◆ **Objective**
Can you copy the lines of the records character for character, beginning at the line that has "pose: elev=214.8 azim=136.3" and stopping after the line that has "Dot at: (254, 288)"?

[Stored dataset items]
════════════════════
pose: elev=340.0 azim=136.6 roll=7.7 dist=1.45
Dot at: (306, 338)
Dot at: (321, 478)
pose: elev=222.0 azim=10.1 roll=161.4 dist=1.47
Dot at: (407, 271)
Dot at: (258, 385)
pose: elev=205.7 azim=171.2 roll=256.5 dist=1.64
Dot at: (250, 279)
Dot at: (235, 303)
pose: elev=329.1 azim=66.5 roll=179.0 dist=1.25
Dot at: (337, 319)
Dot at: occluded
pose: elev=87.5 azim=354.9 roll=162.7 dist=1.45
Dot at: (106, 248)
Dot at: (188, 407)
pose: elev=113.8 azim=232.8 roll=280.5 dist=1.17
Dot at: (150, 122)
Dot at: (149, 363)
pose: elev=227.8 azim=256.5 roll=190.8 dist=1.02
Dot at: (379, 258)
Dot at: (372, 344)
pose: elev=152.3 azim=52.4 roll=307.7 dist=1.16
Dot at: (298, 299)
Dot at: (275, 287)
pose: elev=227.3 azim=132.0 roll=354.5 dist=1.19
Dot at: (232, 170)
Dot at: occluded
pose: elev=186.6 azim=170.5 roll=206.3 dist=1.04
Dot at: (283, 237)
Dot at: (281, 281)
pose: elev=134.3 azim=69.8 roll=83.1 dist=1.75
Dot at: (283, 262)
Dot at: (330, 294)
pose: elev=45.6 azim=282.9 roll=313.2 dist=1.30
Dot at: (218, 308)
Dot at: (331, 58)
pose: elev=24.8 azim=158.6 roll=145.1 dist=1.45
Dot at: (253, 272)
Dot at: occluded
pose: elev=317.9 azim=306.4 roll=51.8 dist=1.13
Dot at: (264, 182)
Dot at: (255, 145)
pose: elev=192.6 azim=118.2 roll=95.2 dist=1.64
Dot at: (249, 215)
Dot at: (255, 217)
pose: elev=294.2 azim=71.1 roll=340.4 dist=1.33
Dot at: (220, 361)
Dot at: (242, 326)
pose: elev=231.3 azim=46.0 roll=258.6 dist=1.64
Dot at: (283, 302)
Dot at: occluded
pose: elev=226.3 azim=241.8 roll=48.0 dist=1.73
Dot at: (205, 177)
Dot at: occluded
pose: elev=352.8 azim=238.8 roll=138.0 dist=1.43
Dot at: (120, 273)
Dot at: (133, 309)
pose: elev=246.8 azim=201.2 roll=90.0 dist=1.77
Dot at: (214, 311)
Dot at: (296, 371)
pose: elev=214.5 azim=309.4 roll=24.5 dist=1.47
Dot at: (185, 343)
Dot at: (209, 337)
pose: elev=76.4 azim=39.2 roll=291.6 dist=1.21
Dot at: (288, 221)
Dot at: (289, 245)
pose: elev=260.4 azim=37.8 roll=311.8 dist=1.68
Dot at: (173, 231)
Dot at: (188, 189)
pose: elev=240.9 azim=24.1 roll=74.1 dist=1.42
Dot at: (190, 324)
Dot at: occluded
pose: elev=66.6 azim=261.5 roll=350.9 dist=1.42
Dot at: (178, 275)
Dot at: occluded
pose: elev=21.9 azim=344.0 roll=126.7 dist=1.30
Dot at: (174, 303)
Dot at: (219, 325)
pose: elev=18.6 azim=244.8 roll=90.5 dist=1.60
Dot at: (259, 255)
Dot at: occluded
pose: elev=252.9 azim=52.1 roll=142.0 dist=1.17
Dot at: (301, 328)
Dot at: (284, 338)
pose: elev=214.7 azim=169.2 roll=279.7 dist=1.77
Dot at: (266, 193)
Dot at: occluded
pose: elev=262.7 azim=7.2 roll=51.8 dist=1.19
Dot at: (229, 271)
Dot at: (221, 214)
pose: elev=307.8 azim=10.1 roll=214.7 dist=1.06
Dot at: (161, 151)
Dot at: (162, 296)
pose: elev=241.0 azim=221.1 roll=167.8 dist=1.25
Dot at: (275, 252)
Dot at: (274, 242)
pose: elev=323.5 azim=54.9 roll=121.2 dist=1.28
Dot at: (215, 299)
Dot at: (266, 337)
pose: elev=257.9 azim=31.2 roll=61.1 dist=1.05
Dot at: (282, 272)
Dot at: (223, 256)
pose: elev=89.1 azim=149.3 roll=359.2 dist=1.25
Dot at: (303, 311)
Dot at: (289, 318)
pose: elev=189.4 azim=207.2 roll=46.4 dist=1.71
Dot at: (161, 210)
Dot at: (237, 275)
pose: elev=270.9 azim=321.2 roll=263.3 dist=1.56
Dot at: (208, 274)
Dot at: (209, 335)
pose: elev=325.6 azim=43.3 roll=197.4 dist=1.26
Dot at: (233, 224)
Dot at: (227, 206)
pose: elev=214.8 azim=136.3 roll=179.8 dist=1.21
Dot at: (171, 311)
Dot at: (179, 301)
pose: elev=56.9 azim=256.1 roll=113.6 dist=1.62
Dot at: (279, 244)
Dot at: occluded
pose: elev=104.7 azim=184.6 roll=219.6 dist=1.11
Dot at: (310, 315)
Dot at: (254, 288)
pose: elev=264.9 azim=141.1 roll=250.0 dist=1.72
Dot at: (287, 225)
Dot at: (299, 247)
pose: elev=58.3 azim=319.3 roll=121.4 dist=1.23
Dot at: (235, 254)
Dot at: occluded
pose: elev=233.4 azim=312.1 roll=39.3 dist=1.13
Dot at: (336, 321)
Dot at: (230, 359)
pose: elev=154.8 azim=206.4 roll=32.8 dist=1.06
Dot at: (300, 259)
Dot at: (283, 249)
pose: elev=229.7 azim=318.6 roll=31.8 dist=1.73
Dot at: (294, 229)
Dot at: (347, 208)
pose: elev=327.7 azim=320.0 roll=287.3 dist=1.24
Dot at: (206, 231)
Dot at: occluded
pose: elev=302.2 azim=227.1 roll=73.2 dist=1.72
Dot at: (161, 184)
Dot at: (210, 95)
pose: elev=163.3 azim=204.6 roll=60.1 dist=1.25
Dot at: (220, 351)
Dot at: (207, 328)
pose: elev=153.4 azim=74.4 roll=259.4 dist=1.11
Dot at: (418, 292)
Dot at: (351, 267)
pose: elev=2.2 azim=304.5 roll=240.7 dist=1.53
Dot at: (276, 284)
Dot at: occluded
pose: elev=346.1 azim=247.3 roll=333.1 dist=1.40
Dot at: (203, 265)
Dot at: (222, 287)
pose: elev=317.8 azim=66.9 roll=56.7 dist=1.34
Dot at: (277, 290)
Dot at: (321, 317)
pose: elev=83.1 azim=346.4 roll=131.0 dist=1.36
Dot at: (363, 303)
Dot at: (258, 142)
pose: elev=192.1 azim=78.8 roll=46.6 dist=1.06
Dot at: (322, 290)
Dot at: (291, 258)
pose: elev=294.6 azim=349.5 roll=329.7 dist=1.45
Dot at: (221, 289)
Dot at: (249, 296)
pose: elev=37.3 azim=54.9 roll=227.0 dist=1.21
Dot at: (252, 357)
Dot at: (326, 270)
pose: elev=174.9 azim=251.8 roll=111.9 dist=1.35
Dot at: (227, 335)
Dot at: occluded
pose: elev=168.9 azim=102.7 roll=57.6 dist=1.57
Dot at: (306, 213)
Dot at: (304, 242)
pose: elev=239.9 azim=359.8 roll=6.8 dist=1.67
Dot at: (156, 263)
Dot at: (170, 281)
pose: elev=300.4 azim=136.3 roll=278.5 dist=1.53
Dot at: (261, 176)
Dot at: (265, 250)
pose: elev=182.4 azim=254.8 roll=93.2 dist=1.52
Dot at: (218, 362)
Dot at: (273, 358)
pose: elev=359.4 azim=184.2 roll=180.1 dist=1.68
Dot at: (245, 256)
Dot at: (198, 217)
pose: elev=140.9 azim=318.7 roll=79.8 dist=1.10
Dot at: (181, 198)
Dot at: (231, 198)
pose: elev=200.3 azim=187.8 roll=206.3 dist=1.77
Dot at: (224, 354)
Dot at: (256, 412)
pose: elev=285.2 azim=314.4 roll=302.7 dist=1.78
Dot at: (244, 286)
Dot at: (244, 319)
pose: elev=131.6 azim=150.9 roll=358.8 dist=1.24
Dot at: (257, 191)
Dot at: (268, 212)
════════════════════
◆ **Answer to the problem**
pose: elev=214.8 azim=136.3 roll=179.8 dist=1.21
Dot at: (171, 311)
Dot at: (179, 301)
pose: elev=56.9 azim=256.1 roll=113.6 dist=1.62
Dot at: (279, 244)
Dot at: occluded
pose: elev=104.7 azim=184.6 roll=219.6 dist=1.11
Dot at: (310, 315)
Dot at: (254, 288)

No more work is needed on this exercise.